Zu den Gebrauchsgegenständen, die allmählich aus der Mode, zu kommen scheinen, gehören in erster Linie der Sonnenschirm und der Glacéhandschuh. Die jungen Mädchen von heutzutage sind viel mehr, als früher, Freiluftgeschöpfe und ein gesunder Teint steht ebenso hoch im Kurs, wie der reine Teint, den sie früher vor jedem Sonnenstrahl hüten zu müssen glaubten.
Der Glacéhandschuh war eigentlich stets ein Luxus, der sich aus dem Stand der Zivilisation nicht erklärte. Wozu trägt man Handschuhe? Gegen Kälte und gegen Verunreinigung. Der Handschuh, der diese Bestimmung erfüllt, wird nie abkommen. Immerzu wird der Chauffeur im Winter sein Steuer nur mit Pelzgefütterten anfassen, immerzu wird der Eisenbahnreisende auf laugen Strecken seine Hände gegen Beschmutzung durch Handschuhe schützen. Aber im gesellschaftlichen Verkehr konnte der Handschuh doch nicht den Zweck haben, unsaubere Finger zu verbergen oder sich vor Verunreinigung zu sichern. Höchstens daß ein junger Mann sich sagte, er müsse beim Tanz wenigstens an der linken Hand ein Futteral von Zickleinfell tragen, um das Kleid seiner Tänzerin nicht in der Taillengegend zu bemakeln.
Trotzdem: Seit sich die Kulturmenschheit in erhöhtem Maße sauberer Finger bewußt ist, flaut die Handschuhmode ab, soweit sie reine ToiletteAngelegenheit ist.
Dies ist symptomatisch für eine Umstellung durch den ganzen Kodex der Verkehrsformen hindurch.
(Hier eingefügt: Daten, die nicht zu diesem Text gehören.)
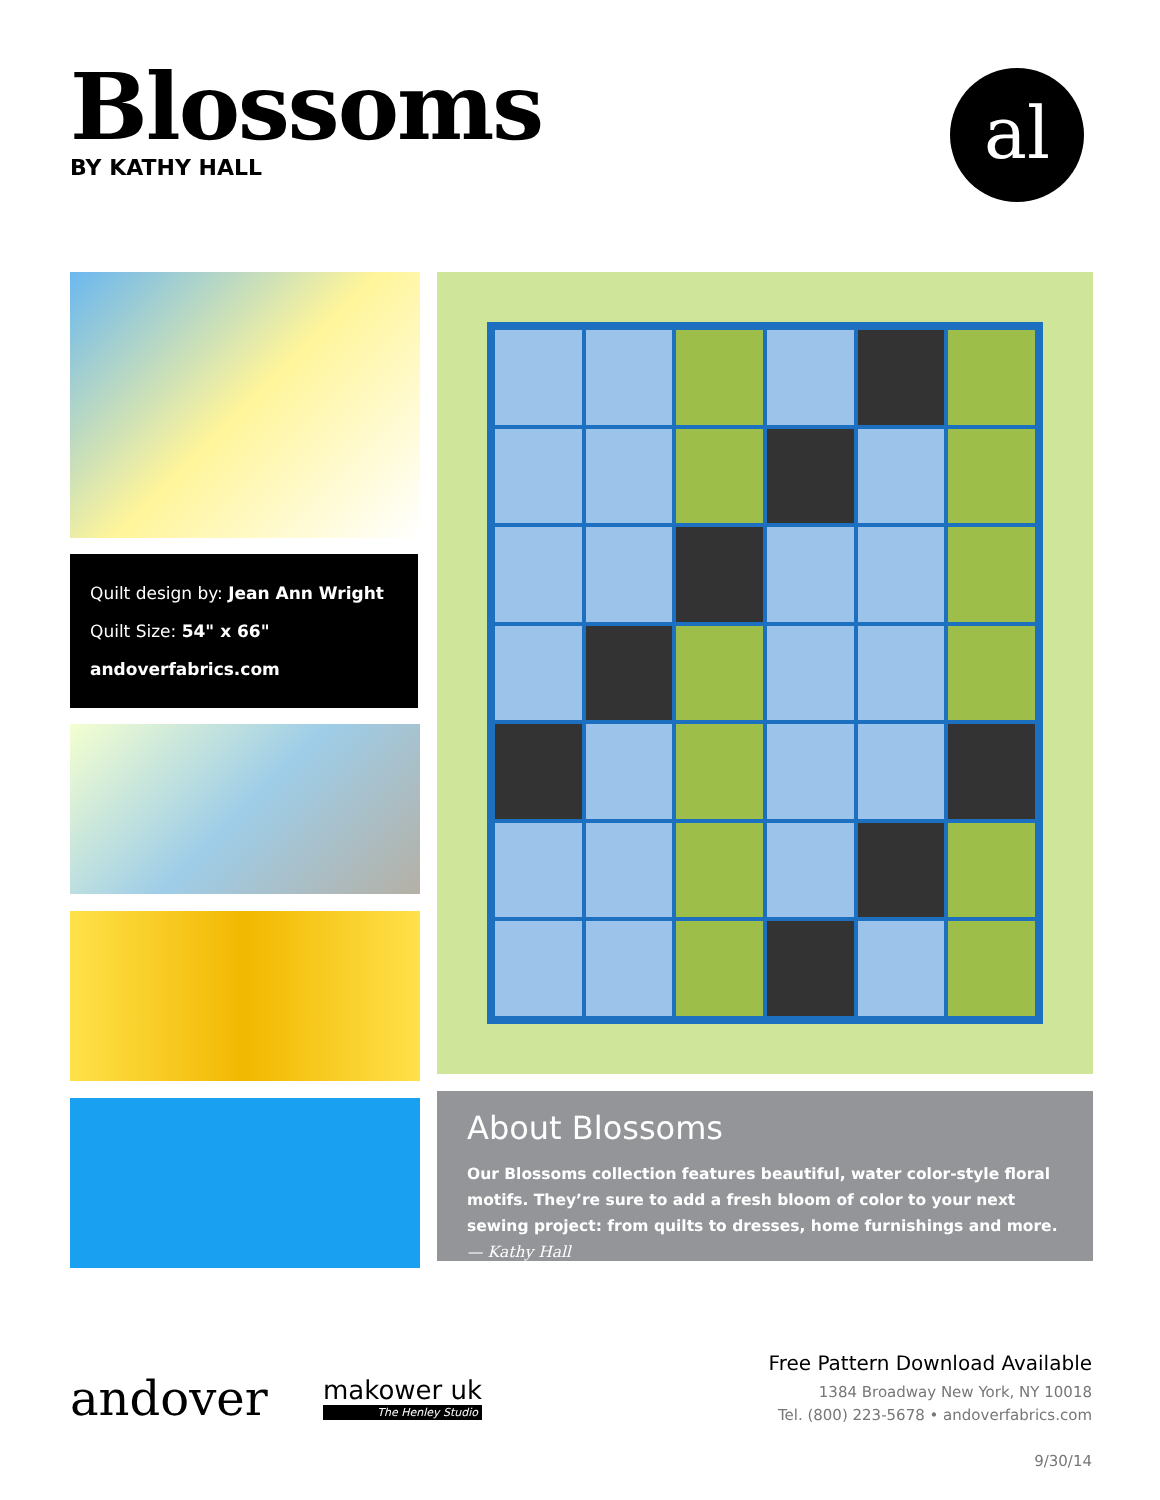Blossoms
BY KATHY HALL
al
Quilt design by: Jean Ann Wright
Quilt Size: 54" x 66"
andoverfabrics.com
About Blossoms
Our Blossoms collection features beautiful, water color-style floral motifs. They’re sure to add a fresh bloom of color to your next sewing project: from quilts to dresses, home furnishings and more. — Kathy Hall
andover makower uk
The Henley Studio
Free Pattern Download Available
1384 Broadway New York, NY 10018
Tel. (800) 223-5678 • andoverfabrics.com
9/30/14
Die sogenannte Höflichkeit wird allmählich andrer Wesensart.
Lange Zeit waren die Höflichkeitsformen ein freiwilliger Zwang, den man sich gegen die Bestie im Innern, gegen die Urinstinkte auferlegte, weil man ihnen nicht über den Weg traute. Die gesamten Höflichkeitsregeln waren ein kodifizierter Altruismus, aber ein künstlicher. Ein Korsett, in das die Gesellschaft ihre widerspenstige Selbstsucht einschiente. Der Instinkt forderte den besten Platz und das beste Stück, die Höflichkeit gebot, daß man sie den andern überließ. Natürliche Neigung gruppierte in Gesellschaft die Gäste, wie es ihnen am liebsten war, die Regel verteilte sie so, daß die am weitesten auseinander saßen, die sich am meisten zu sagen hatten. Warum? Warum tragen Frauen Korsette? Die Gutgewachsenen können sie entbehren. Und eine „gutgewachsene“ Gesellschaft kann heute auch das Korsett der alten Umgangsregeln entbehren. Sie muß in Dingen der Höflichkeit, der inneren Höflichkeit so durchtrainiert sein, daß sie sich nicht mehr auf Schienen zu bewegen braucht und instinktiv den rechten Weg findet. Die Höflichkeit muß eine Sache des Herzens, des inneren Bedürfnisses, nicht der Anerziehung sein. Die Formeln fallen dann ab, wie Eierschalen. Solange Höflichkeit noch in der Bewußtheit ruht, ist sie Formel. Wohl ist dem wirklich höflichen Menschen nur in einem Kreis, in dem nicht überall unsichtbar an den Wänden die Tafel hängt: Verboten ist 1), 2), 3) usw., in dem er nicht das Empfinden hat, daß er auf Schritt und Tritt einen Beckmesser kreuzt, der die Fehler rot anstreicht und sich mit einem andern Beckmesser hämisch darüber unterhält.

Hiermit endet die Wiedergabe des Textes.